Davutoğlu: Gece Gündüz çalışmak zorundayız!

Başbakan Ahmet Davutoğlu, partisinin düzenlediği iftar yemeğinde yaptığı konuşmada, "Ben onların misafiri olduğum her anda siyasi nezaket, siyasi basiret ve feraset duyguları içinde götüreceğimiz bütün teklifleri, düşüncelerimizi, kanaatlerimizi açık yüreklilikle ve bütün diğer vatandaşlarıyla eşit haklara sahip, bu ülkeye en derinden aidiyet hisseden bir kardeşiniz olarak bunları konuşacağız" ifadelerini kullandı.

Davutoğlu: Gece Gündüz çalışmak zorundayız!

"İntikam hisleriyle yoğrulan, intikam hisleriyle yeni katliamlara yönelenlere karşı Türkiye her zamankinden daha fazla güçlü olmak zorundadır" diyen Davutoğlu, "Türkiye her zamankinden daha onurlu başı daha dik olmak zorundadır. Etrafımızda tarihin hesabını görmek isteyenlere karşı hiçbir zaman başımızın eğilmemesi için hiçbir zaman gelecek nesillere herhangi bir zilleti bırakmamak için gece gündüz çalışmak zorundayız" şeklinde konuştu.

"Gün gerilimleri yok etme günüdür"

Başbakan Davutoğlu, "Gün farklılıkları derinleştirme günü değil, gün gerilimleri azaltma, farklılıkları asgariye indirme, mümkünse yok etme günüdür. Farklılıkları sadece özgürlük alanlarının yansıdığı güzel bir çeşitlilik, güzel bir zenginlik olarak görmek gereken günlerdeyiz. Hepimizin bu ağır sorumluluğu var" dedi.

"Ön şartımız yok"

"Hiçbir ön yargı ve ön kabulümüz yok. Hiçbir ön şartımız da yok" diyen Başbakan Davutoğlu, konuşmasını şöyle sürdürdü:

"Hükümet etmenin gerektirdiği bütün ana unsurları, muhtevi konuları görüşmeye hazırız. Sadece hükümetle ilgili olmayan hususları bütün bu tartışmaların dışında tutmak gerektiğini düşünüyoruz, başta Cumhurbaşkanlığı makamı olmak üzere. Bu tür tartışmaların ötesinde, iyi niyetle masaya oturacağız. İnşallah hayırlı bir netice hasıl olur."

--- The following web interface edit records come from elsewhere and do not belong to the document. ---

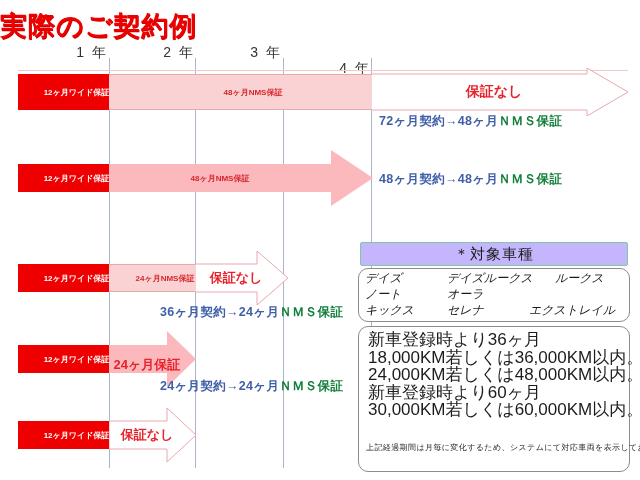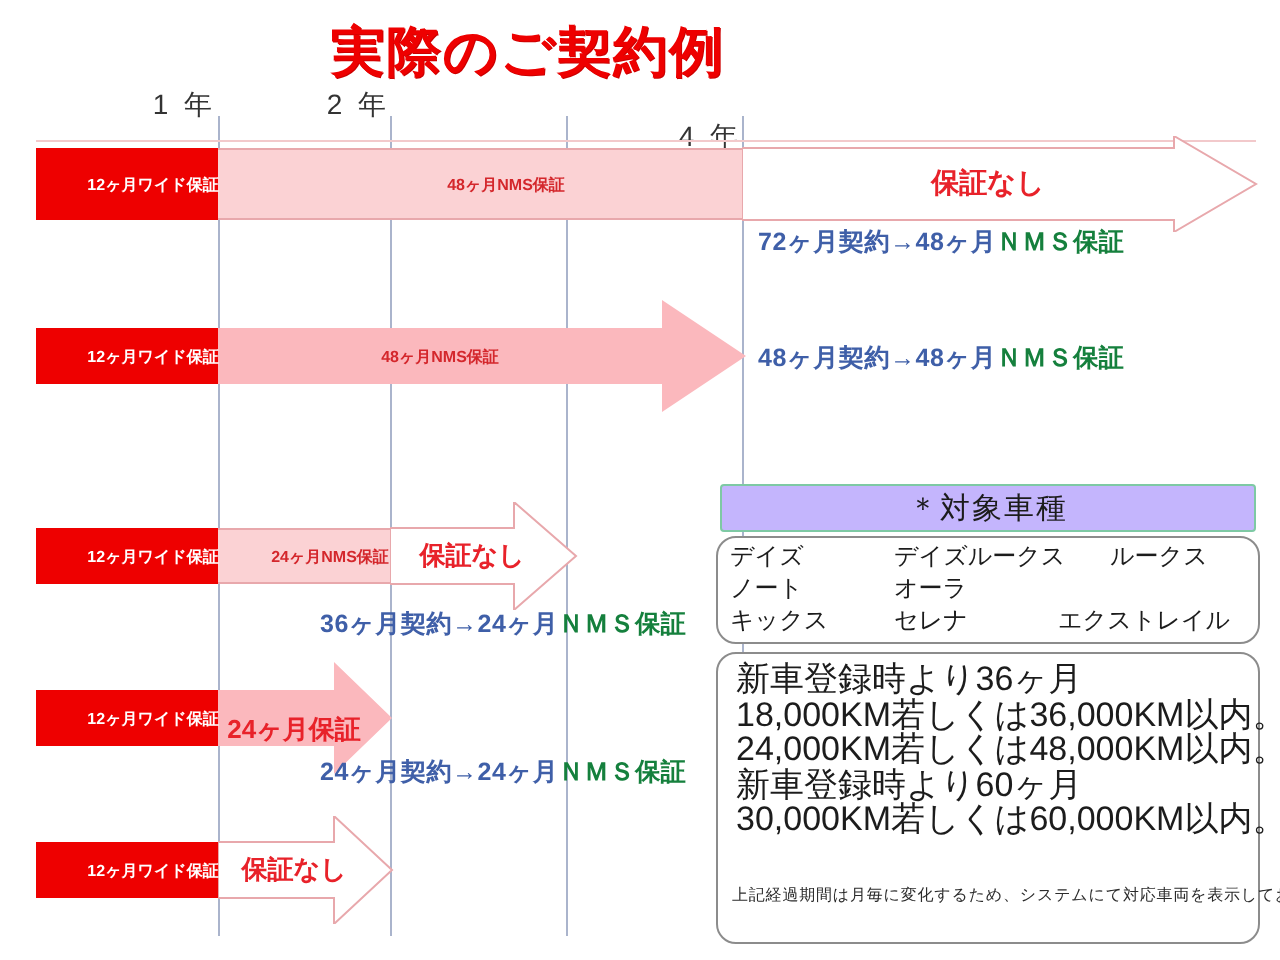--- a/index.html
+++ b/index.html
@@ -8,21 +8,21 @@
     background:#ffffff;
     font-family:"Liberation Sans","DejaVu Sans",sans-serif;
     position:relative;
     overflow:hidden;
   }
   .canvas{position:absolute;left:0;top:0;width:640px;height:480px;}
 
   
   .title{
     position:absolute;left:0;top:8px;width:528px;
-    text-align:center;
+    text-align:left;
     font-size:27px;font-weight:bold;
     color:#ee0000;
     letter-spacing:1px;
     text-shadow:0.5px 0.5px 0 #cc0000;
   }
 
   
   .yearlabel{
     position:absolute;
     font-size:14px;color:#333333;
@@ -109,21 +109,21 @@
     background:#ffffff;
     border:1px solid #8c8c8c;
     border-radius:10px;
   }
   .carlist{
     position:absolute;
     font-size:12px;
     color:#1c1c1c;
     line-height:16px;
   }
-  .carrow{display:block;white-space:nowrap;}
+  .carrow{display:block;white-space:nowrap;font-style:italic;}
   .carrow span{display:inline-block;}
 
   .condtext{
     position:absolute;
     font-size:17px;
     color:#1c1c1c;
     line-height:17.5px;
     white-space:nowrap;
   }
   .notetext{
@@ -136,20 +136,21 @@
 </style>
 </head>
 <body>
 
 <div class="canvas">
 
   <div class="title">実際のご契約例</div>
 
   <div class="yearlabel" style="left:18px;top:44px;width:90px;">1 年</div>
   <div class="yearlabel" style="left:111px;top:44px;width:84px;">2 年</div>
+  <div class="yearlabel" style="left:196px;top:44px;width:86px;">3 年</div>
   <div class="yearlabel" style="left:283px;top:44px;width:88px;margin-top:16px;">4 年</div>
 
   <div class="gridline" style="left:109px;top:58px;height:410px;"></div>
   <div class="gridline" style="left:195px;top:58px;height:410px;"></div>
   <div class="gridline" style="left:283px;top:58px;height:410px;"></div>
   <div class="gridline" style="left:371px;top:58px;height:410px;"></div>
 
   <div class="axisrule" style="left:18px;top:70px;width:610px;"></div>
 
   <svg class="arrowshape" style="left:371px;top:68px;width:258px;height:48px;" viewBox="0 0 258 48" preserveAspectRatio="none">

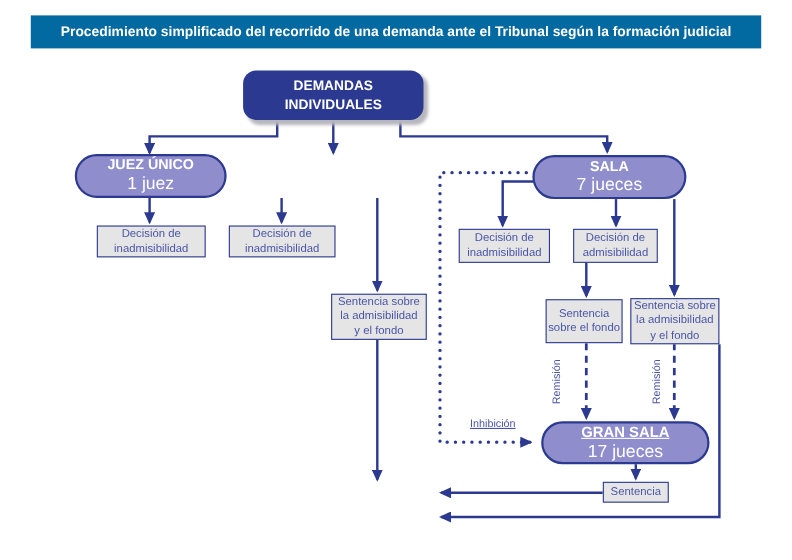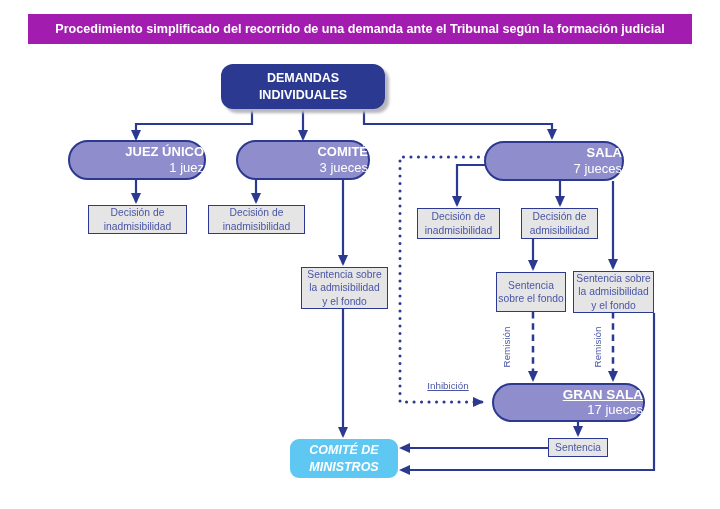--- a/index.html
+++ b/index.html
@@ -2,39 +2,39 @@
 <html><head>
 <meta charset="utf-8">
 <style>
   html,body{margin:0;padding:0;background:#fff;}
   .stage{
     position:relative;width:720px;height:509px;background:#ffffff;overflow:hidden;
     font-family:"Liberation Sans", sans-serif;
   }
   .title-bar{
     position:absolute;left:28px;top:14px;width:664px;height:30px;
-    background:#a21caf;color:#ffffff;font-weight:700;font-size:12.6px;
+    background:#0369a1;color:#ffffff;font-weight:700;font-size:12.6px;
     display:flex;align-items:center;justify-content:center;text-align:center;
   }
   .connector-layer{position:absolute;left:0;top:0;width:720px;height:509px;}
   path.edge{stroke:#2B3990;stroke-width:2.2;fill:none;}
   path.edge-dashed{stroke:#2B3990;stroke-width:2.5;fill:none;stroke-dasharray:6.5 4.8;}
   path.edge-dotted{stroke:#2B3990;stroke-width:3;fill:none;stroke-dasharray:0.1 7.4;stroke-linecap:round;}
   .node{position:absolute;box-sizing:border-box;display:flex;flex-direction:column;align-items:center;justify-content:center;text-align:center;}
   .navy-box{
     background:#2B3990;color:#fff;border-radius:12px;
     box-shadow:4px 4px 3px #b6b6bd;
     font-weight:700;font-size:12.5px;line-height:1.35;white-space:pre-line;
   }
   .pill{
-    background:#8F8DCB;border:2px solid #2B3990;border-radius:20px;color:#fff;align-items:flex-end;
+    background:#8F8DCB;border:2px solid #2B3990;border-radius:20px;color:#fff;
   }
   .pill-title{font-weight:700;font-size:13px;line-height:1.15;}
   .pill-title.big{font-size:13.5px;text-decoration:underline;}
-  .pill-sub{font-weight:400;font-size:13px;line-height:1.2;}
+  .pill-sub{font-weight:400;font-size:16px;line-height:1.2;}
   .wbox{
     background:#e5e5e5;border:1.6px solid #2B3990;color:#4A55A6;
     font-size:10.3px;line-height:1.28;
   }
   .wbox span{white-space:pre-line;}
   .ministros{
     background:#5EC7F2;color:#ffffff;border-radius:9px;
     font-weight:700;font-style:italic;font-size:12.5px;line-height:1.3;white-space:pre-line;
   }
   .rot-label{
@@ -84,24 +84,20 @@
   </svg>
 
   <div class="node navy-box" style="left:221px;top:64px;width:164px;height:45px;">DEMANDAS
 INDIVIDUALES</div>
 
   <div class="node pill" style="left:68px;top:140px;width:138px;height:40px;">
     <div class="pill-title">JUEZ ÚNICO</div>
     <div class="pill-sub">1 juez</div>
   </div>
 
-  <div class="node pill" style="left:236px;top:140px;width:134px;height:40px;">
-    <div class="pill-title">COMITÉ</div>
-    <div class="pill-sub">3 jueces</div>
-  </div>
 
   <div class="node pill" style="left:484px;top:141px;width:140px;height:40px;">
     <div class="pill-title">SALA</div>
     <div class="pill-sub">7 jueces</div>
   </div>
 
   <div class="node wbox" style="left:88px;top:205px;width:99px;height:29px;">
     <span>Decisión de
 inadmisibilidad</span>
   </div>
@@ -144,16 +140,14 @@
 
   <div class="node pill" style="left:492px;top:383px;width:153px;height:39px;">
     <div class="pill-title big">GRAN SALA</div>
     <div class="pill-sub">17 jueces</div>
   </div>
 
   <div class="node wbox" style="left:548px;top:438px;width:60px;height:19px;">
     <span>Sentencia</span>
   </div>
 
-  <div class="node ministros" style="left:290px;top:439px;width:108px;height:39px;">COMITÉ DE
-MINISTROS</div>
 
 </div>
 
 </body></html>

Başbakan Davutoğlu, "Suriye'de böyle bir iftarda 5 sene önce devlet adamları, iş adamları, aydınlar omuz omuza verebilmiş olsalardı, insanlık onuruna yakışan bir tavır sergilemiş olsalardı, bugün Şam ve Halep yanıyor olmazdı. Eğer Irak'ta bundan 15 yıl önce, tam da Irak savaşı sonrasında, Sünni'si, Şii'si, Arap'ı, Türkmen'i, Kürt'ü el ele verebilmiş olsalardı, bugün DEAŞ diye bir terör örgütü oralarda at koşturuyor olmaz ya da Şii bazı akımlar Sünni-Şii çatışmasını körüklemiş olmayabilirlerdi" dedi.